Activation and Ca2+ permeation of stably transfected alpha3/beta4 neuronal nicotinic acetylcholine receptor.

The alpha3/beta4 rat neuronal nicotinic acetylcholine receptor, stably transfected in human embryonic kidney cells, was examined using the whole-cell-clamp technique and 2-dimensional confocal imaging. Application of agonists (nicotine, cytisine, epibatidine) activated a large (100-200 pA/pF) inwardly rectifying monovalent current, with little current at voltages between 0 and +40 mV. Rapid application of nicotine and cytisine indicated EC50 values of congruent with22 and congruent with64 microM, respectively, and suggested second order binding kinetics (Hill coefficient approximately 2). The time constant of desensitization (decay) of nicotine-activated current was concentration-dependent (typically approximately 10 s at 30 microM versus approximately 1.0 s at 100-1000 microM), but not voltage-dependent and was significantly smaller than the approximately 200 s reported for the alpha3/beta4 receptor expressed in Xenopus oocytes.
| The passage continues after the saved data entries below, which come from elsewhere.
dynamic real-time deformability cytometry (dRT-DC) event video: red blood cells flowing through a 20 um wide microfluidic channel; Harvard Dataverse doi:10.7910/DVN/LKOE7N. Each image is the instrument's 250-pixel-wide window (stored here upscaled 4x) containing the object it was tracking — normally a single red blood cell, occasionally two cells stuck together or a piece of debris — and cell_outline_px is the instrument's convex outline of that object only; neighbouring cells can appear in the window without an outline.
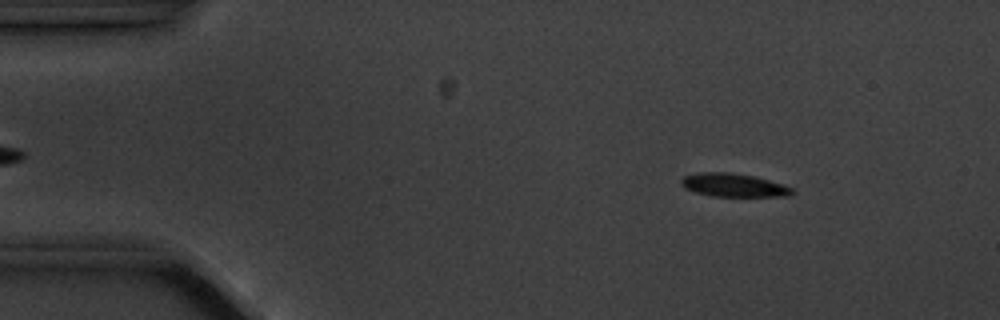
{"species": "common noctule bat (a hibernating species)", "species_latin": "Nyctalus noctula", "temperature_condition": "cold", "stored_images_in_passage": 3, "camera_frame_rate_fps": 3000, "um_per_image_px": 0.085, "animal": {"sex": "male", "body_mass_g": 20.1, "forearm_length_mm": 53.5}, "frame": {"image": 1, "passage_image": 1, "time_ms": 0.0, "image_size_px": [1000, 320], "cell_outline_px": [[796, 192], [792, 196], [712, 196], [696, 192], [684, 188], [680, 184], [680, 180], [684, 176], [700, 172], [728, 172], [752, 176], [784, 184], [792, 188]], "centroid_in_image_um": [62.37, 15.74], "position_along_channel_um": 22.6, "area_um2": 15.09}}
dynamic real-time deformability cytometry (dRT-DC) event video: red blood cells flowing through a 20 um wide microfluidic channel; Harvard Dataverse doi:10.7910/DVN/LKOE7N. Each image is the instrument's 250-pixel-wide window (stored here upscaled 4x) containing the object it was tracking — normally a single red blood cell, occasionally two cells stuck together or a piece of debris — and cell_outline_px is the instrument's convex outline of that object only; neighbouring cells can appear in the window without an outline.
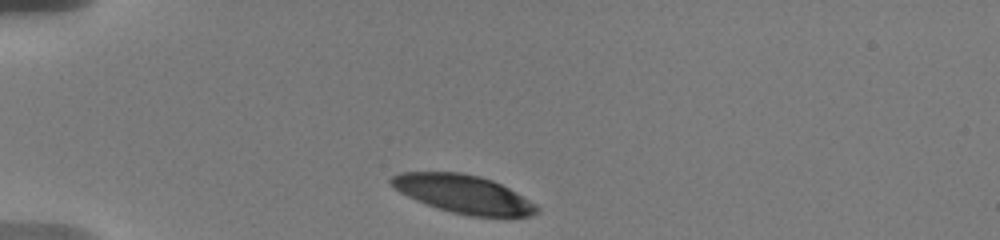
{"species": "human", "species_latin": "Homo sapiens", "temperature_condition": "warm", "stored_images_in_passage": 15, "camera_frame_rate_fps": 3000, "um_per_image_px": 0.085, "donor": {"sex": "male"}, "frame": {"image": 1, "passage_image": 1, "time_ms": 0.0, "image_size_px": [1000, 240], "cell_outline_px": [[540, 212], [528, 216], [472, 216], [452, 212], [416, 200], [400, 192], [388, 180], [392, 176], [400, 172], [460, 172], [480, 176], [492, 180], [508, 188], [536, 204], [540, 208]], "centroid_in_image_um": [39.4, 16.48], "position_along_channel_um": 45.6, "area_um2": 32.02}}
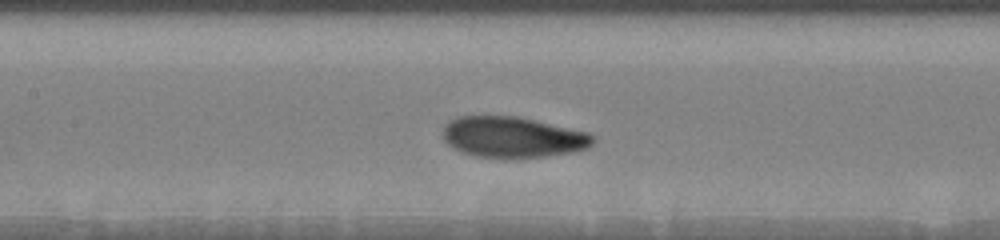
{"frame": {"image": 2, "passage_image": 7, "time_ms": 4.333, "image_size_px": [1000, 240], "cell_outline_px": [[596, 140], [588, 148], [572, 152], [548, 156], [516, 160], [504, 160], [472, 156], [448, 144], [444, 140], [444, 124], [448, 120], [456, 116], [516, 116], [588, 132], [596, 136]], "centroid_in_image_um": [43.59, 11.69], "position_along_channel_um": 163.8, "area_um2": 36.53}}
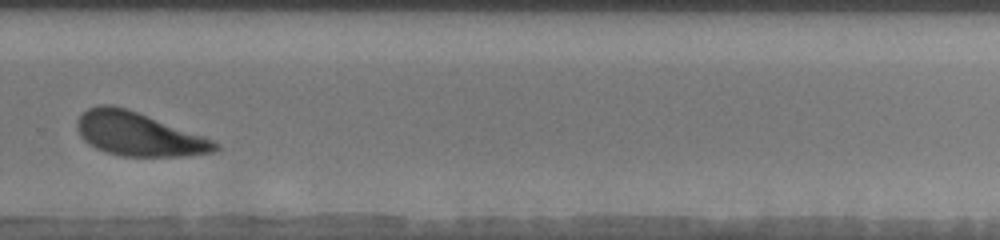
{"frame": {"image": 3, "passage_image": 14, "time_ms": 8.667, "image_size_px": [1000, 240], "cell_outline_px": [[220, 148], [216, 152], [184, 156], [120, 156], [104, 152], [96, 148], [84, 140], [80, 136], [76, 128], [76, 124], [80, 116], [88, 108], [100, 104], [112, 104], [128, 108], [204, 136], [220, 144]], "centroid_in_image_um": [11.78, 11.4], "position_along_channel_um": 318.0, "area_um2": 35.26}}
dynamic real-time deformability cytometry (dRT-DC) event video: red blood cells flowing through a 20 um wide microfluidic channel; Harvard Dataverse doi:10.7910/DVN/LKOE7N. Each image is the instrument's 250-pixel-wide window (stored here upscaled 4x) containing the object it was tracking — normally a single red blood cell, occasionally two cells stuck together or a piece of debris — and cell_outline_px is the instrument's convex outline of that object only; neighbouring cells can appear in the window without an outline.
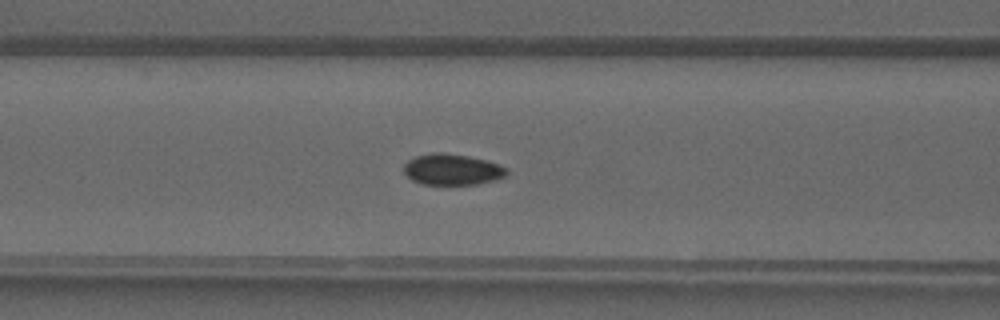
{"species": "common noctule bat (a hibernating species)", "species_latin": "Nyctalus noctula", "temperature_condition": "warm", "stored_images_in_passage": 41, "camera_frame_rate_fps": 3000, "um_per_image_px": 0.085, "animal": {"sex": "male", "forearm_length_mm": 52.5}, "frame": {"image": 1, "passage_image": 17, "time_ms": 5.333, "image_size_px": [1000, 320], "cell_outline_px": [[508, 172], [504, 176], [496, 180], [476, 184], [420, 184], [412, 180], [404, 172], [404, 164], [408, 160], [416, 156], [436, 152], [440, 152], [468, 156], [500, 164], [508, 168]], "centroid_in_image_um": [38.44, 14.41], "position_along_channel_um": 128.2, "area_um2": 18.55}}
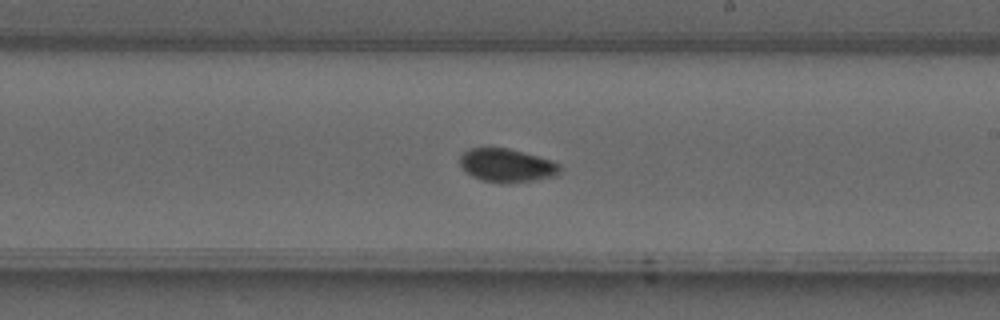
{"frame": {"image": 2, "passage_image": 24, "time_ms": 7.667, "image_size_px": [1000, 320], "cell_outline_px": [[560, 172], [556, 176], [532, 180], [504, 184], [500, 184], [480, 180], [464, 172], [460, 164], [460, 156], [468, 148], [508, 148], [524, 152], [552, 160], [560, 164]], "centroid_in_image_um": [43.06, 14.07], "position_along_channel_um": 245.9, "area_um2": 19.71}}
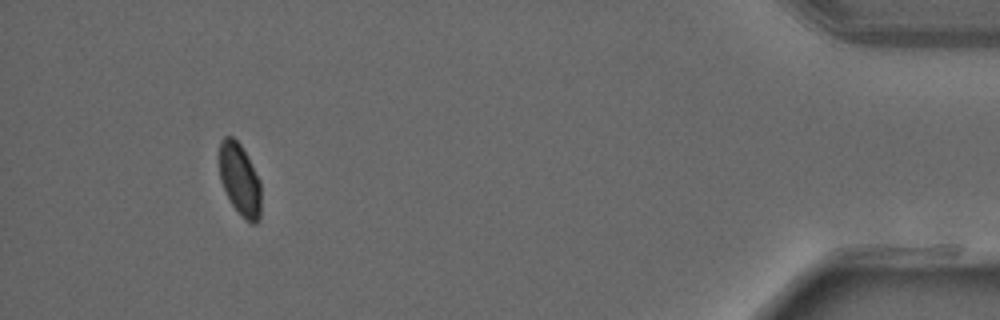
{"frame": {"image": 3, "passage_image": 38, "time_ms": 12.333, "image_size_px": [1000, 320], "cell_outline_px": [[260, 220], [256, 224], [252, 224], [232, 204], [220, 180], [220, 140], [224, 136], [232, 136], [240, 144], [260, 180]], "centroid_in_image_um": [20.39, 15.24], "position_along_channel_um": 414.8, "area_um2": 17.11}}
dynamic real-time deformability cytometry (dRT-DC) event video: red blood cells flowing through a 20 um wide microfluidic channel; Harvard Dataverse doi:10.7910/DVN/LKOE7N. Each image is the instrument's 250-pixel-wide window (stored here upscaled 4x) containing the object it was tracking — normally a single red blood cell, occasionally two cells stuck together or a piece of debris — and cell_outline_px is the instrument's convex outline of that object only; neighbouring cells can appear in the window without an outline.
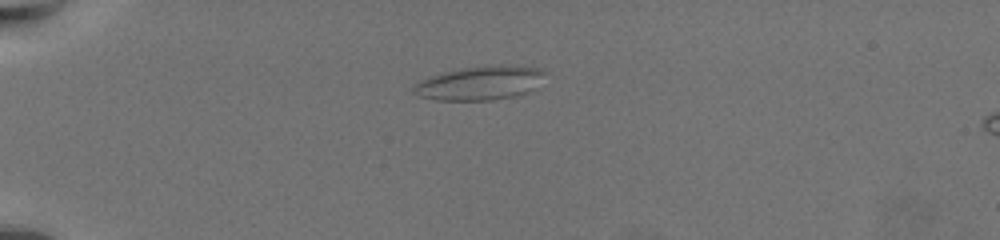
{"species": "common noctule bat (a hibernating species)", "species_latin": "Nyctalus noctula", "temperature_condition": "warm", "stored_images_in_passage": 46, "camera_frame_rate_fps": 3000, "um_per_image_px": 0.085, "animal": {"sex": "female", "body_mass_g": 19.5, "forearm_length_mm": 54.1}, "frame": {"image": 1, "passage_image": 1, "time_ms": 0.0, "image_size_px": [1000, 240], "cell_outline_px": [[544, 72], [524, 92], [512, 96], [492, 100], [436, 100], [420, 96], [412, 92], [412, 88], [420, 80], [444, 72], [460, 68], [540, 68]], "centroid_in_image_um": [40.56, 7.12], "position_along_channel_um": 44.4, "area_um2": 23.93}}
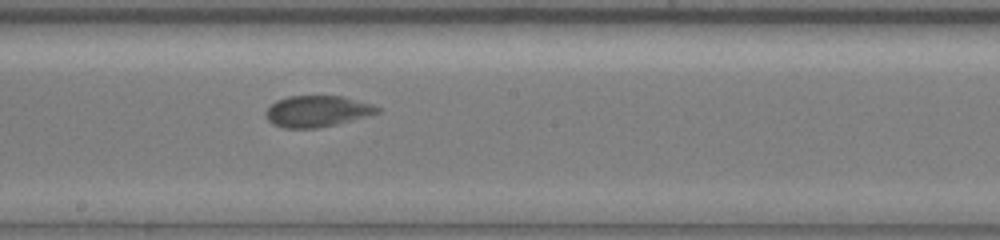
{"frame": {"image": 2, "passage_image": 21, "time_ms": 6.667, "image_size_px": [1000, 240], "cell_outline_px": [[380, 112], [336, 124], [316, 128], [284, 128], [272, 124], [268, 120], [264, 112], [276, 100], [288, 96], [344, 96], [372, 104], [380, 108]], "centroid_in_image_um": [26.93, 9.45], "position_along_channel_um": 221.3, "area_um2": 20.23}}
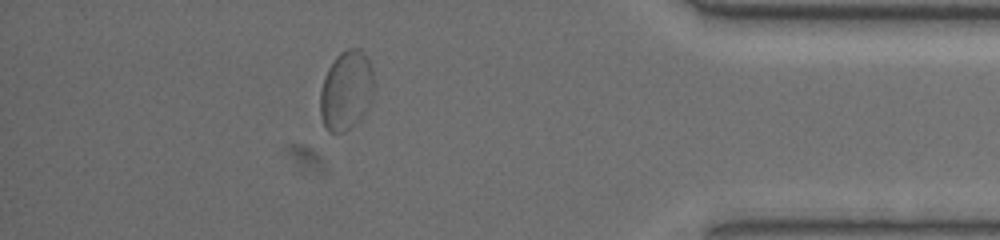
{"frame": {"image": 3, "passage_image": 40, "time_ms": 13.0, "image_size_px": [1000, 240], "cell_outline_px": [[372, 96], [368, 108], [360, 120], [344, 132], [328, 132], [320, 116], [320, 92], [328, 68], [336, 56], [340, 52], [348, 48], [360, 48], [364, 52], [368, 60], [372, 72]], "centroid_in_image_um": [29.42, 7.7], "position_along_channel_um": 405.8, "area_um2": 24.74}, "authors_computed_cell_mechanics": {"area_um2": 20.9525, "velocity_mm_per_s": 3.38, "shape_relaxation_time_tau1_ms": 5.4939, "shape_relaxation_time_tau2_ms": null, "deformation_change_tau1": 0.1436, "deformation_change_tau2": null}}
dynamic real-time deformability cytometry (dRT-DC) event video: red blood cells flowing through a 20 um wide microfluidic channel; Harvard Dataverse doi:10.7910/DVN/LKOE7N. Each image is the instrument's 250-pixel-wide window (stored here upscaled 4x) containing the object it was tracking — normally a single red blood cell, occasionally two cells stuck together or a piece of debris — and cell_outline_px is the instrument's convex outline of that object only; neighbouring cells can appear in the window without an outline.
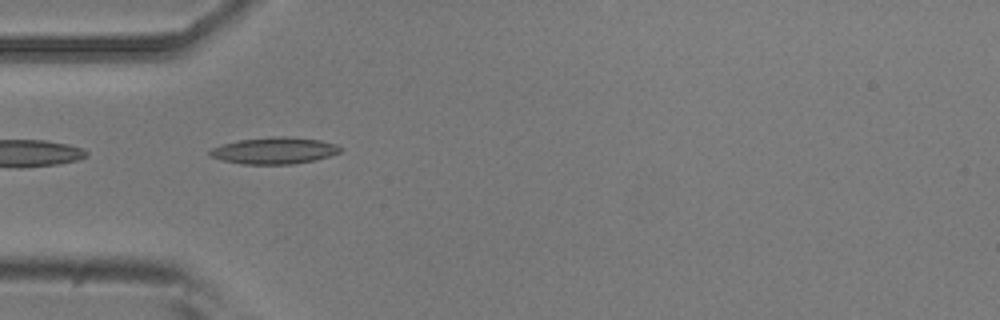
{"species": "common noctule bat (a hibernating species)", "species_latin": "Nyctalus noctula", "temperature_condition": "room temperature", "stored_images_in_passage": 4, "camera_frame_rate_fps": 3000, "um_per_image_px": 0.085, "animal": {"sex": "male", "body_mass_g": 20.5, "forearm_length_mm": 52.5}, "frame": {"image": 1, "passage_image": 3, "time_ms": 2.333, "image_size_px": [1000, 320], "cell_outline_px": [[344, 148], [340, 152], [316, 160], [292, 164], [240, 164], [208, 156], [208, 152], [212, 148], [236, 140], [272, 136], [284, 136], [320, 140], [336, 144]], "centroid_in_image_um": [23.32, 12.8], "position_along_channel_um": 61.7, "area_um2": 20.35}}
Nicotine-activated current was rapidly and reversibly blocked by coapplication of mecamylamine and d-tubocurarine. At -80 mV holding potentials, the current was also suppressed by approximately 25% either upon complete removal or elevation of Ca2+ to 10 mM. Total replacement of Na+ by Ca2+ also completely blocked the current. On the other hand, evidence for permeation of Ca2+ was indicated by increased inward current at -40 mV upon elevation of Ca2+ from 2 to 10 mM, as well as a rise in the cytosolic Ca2+ proportional to the current carried by the receptor. These findings are consistent with the idea that Ca2+, in addition to its channel-permeating properties, may also regulate the receptor from an extracellular site. Our results suggest that the alpha3/beta4 neuronal nicotinic acetylcholine receptor, when stably expressed in human embryonic kidney 293 cells, has desensitization kinetics and Ca2+ regulatory mechanisms somewhat different from those described for the receptor expressed in Xenopus oocytes.